A new study questions the narrative that dilution is the solution to pollution.
Wildfire season is getting longer and more severe. The fires send smoky gases and fine particles of burnt matter drifting through the atmosphere, and their harm can be felt by lungs miles away.
It’s plain that wildfire smoke is harmful, and studies have linked smoke inhalation to inflammation, cell death, and lung diseases, including asthma. But figuring out the connection between smoke inhalation and ill health is tricky — wildfire smoke comprises a complex mixture of particles and gases, and once in the atmosphere, photochemical reactions transform those components into different substances. But a research team from the University of Georgia might have a lead after testing how fresh and aged smoke differentially exerted their toxic effects.
Something Old and Something New
As wildfire smoke rises into the atmosphere, sunlight spurs chemical reactions that alter the smoke’s original components (primary organic aerosols) and create new ones, so-called secondary organic aerosols, over the course of hours to days. “That smoke is hanging out there for days and days and days, and it’s getting chemically cooked,” said Anthony Wexler, a professor and the director of the Air Quality Research Center at the University of California, Davis. Wexler was not involved in the new study. “And there are interesting questions there about how that’s changing the toxicity of this stuff.”
Once they enter human airways, the different aerosols likely take different routes through the body. Secondary organic aerosols are generally more oxygenated and soluble than primary ones. Primary organic aerosols are more readily taken up by fats, whereas secondary organic aerosols better dissolve in the bloodstream.
But when Rawad Saleh began researching the health effects of wildfire emissions at the University of Georgia’s College of Engineering, the associate professor was surprised by the dearth of information on how wildfire smoke toxicity changes as the smoke itself changes in the atmosphere.
To explore this research question, Saleh and his colleagues compared lung cells’ responses to fresh and aged smoke. They burned and tested three woods: pin oak, pignut hickory, and slash pine, all common fuels in a typical southeastern US wildfire. The researchers burned each wood just to a smolder inside an environmental chamber calibrated to mimic the light intensity, temperature, and humidity of a summer day at noon. To age the smoke, the researchers turned on UV lamps, allowing the smoke to bake in the “sun” for two hours.
The researchers extracted smoke particles from the chamber filters and dissolved them into a solution they then dropped into small compartments housing lung cells. The lung cells, specifically the bronchial epithelial cells that line the passageways into the lungs, faced both fresh and aged smoke from each wood.

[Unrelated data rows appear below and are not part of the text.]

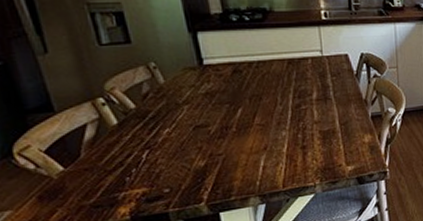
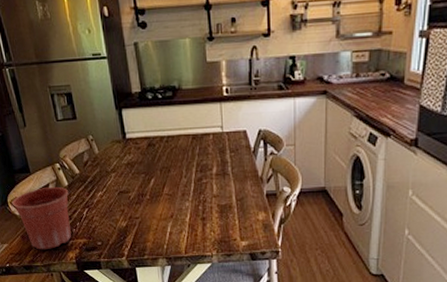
flower pot: none [20,126,123,211] -> present [11,186,71,250]

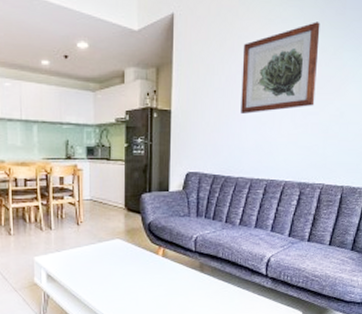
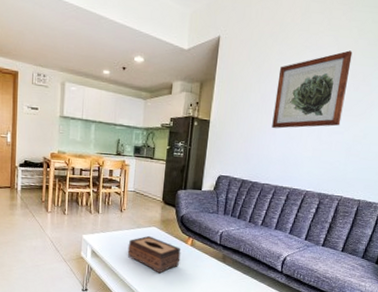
tissue box: none [89,249,152,293] -> present [127,235,181,274]

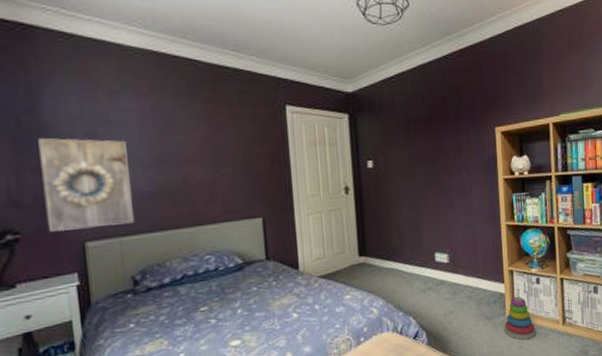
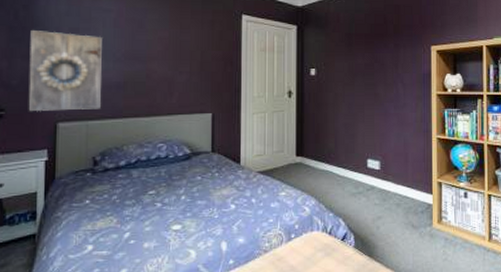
stacking toy: present [504,296,536,340] -> none [431,208,462,253]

After reacting with UV light in the environmental chamber, the aged smoke from each wood differed from fresh smoke in several key ways. Aged smoke had fewer heavy metals and aromatics but did have more heavily oxygenated compounds. This, the researchers thought, drove different toxicity mechanisms. The fresh smoke’s aromatics and metals homed in on the cellular powerhouse, mitochondria, disrupting the way cells store and use energy. But in the aged smoke, oxygenated compounds led to higher levels of cell death.
Revealing these different toxicity mechanisms is “incredibly important,” said Laura Van Winkle, a professor of respiratory toxicology at the University of California, Davis, who was not involved in the study.
The results, published in the journal Atmospheric Environment, implied that different mechanisms may trigger the same symptoms (like coughing and trouble breathing) when someone inhales fresh smoke compared with when someone inhales aged smoke particles hours to days later. “And because of that, the treatments that are effective for … that person could be different,” said Saleh. But this assessment is still speculative at this point, he cautioned.
Showing that components of fresh and aged smoke can be toxic in different ways challenges the idea that “dilution is the solution to pollution.”
“What they did was great, but no study does everything,” said Wexler. The researchers examined toxicity in only one type of lung cells, but lungs are made up of dozens of different cell types. Moreover, these cells don’t act in isolation but operate within bodily systems. The researchers also could not simulate the complexity of wildfire smoke and test all of its components. In wildfires, smoke is created from burning wood as well as from every other material in a fire’s path from soil, to animals, to cars. Smoke also includes gases, not just particles, which researchers did not analyze in this experiment.
But showing that some components of fresh and aged smoke can be toxic in different ways challenged the idea that “dilution is the solution to pollution,” said Van Winkle. “In California … secondary organic aerosol formation is a major source of air pollution,” she said.
The question then is whether breathing in those aerosols is as troubling as inhaling smoke from an active fire. “This [study] says yes, it could be.”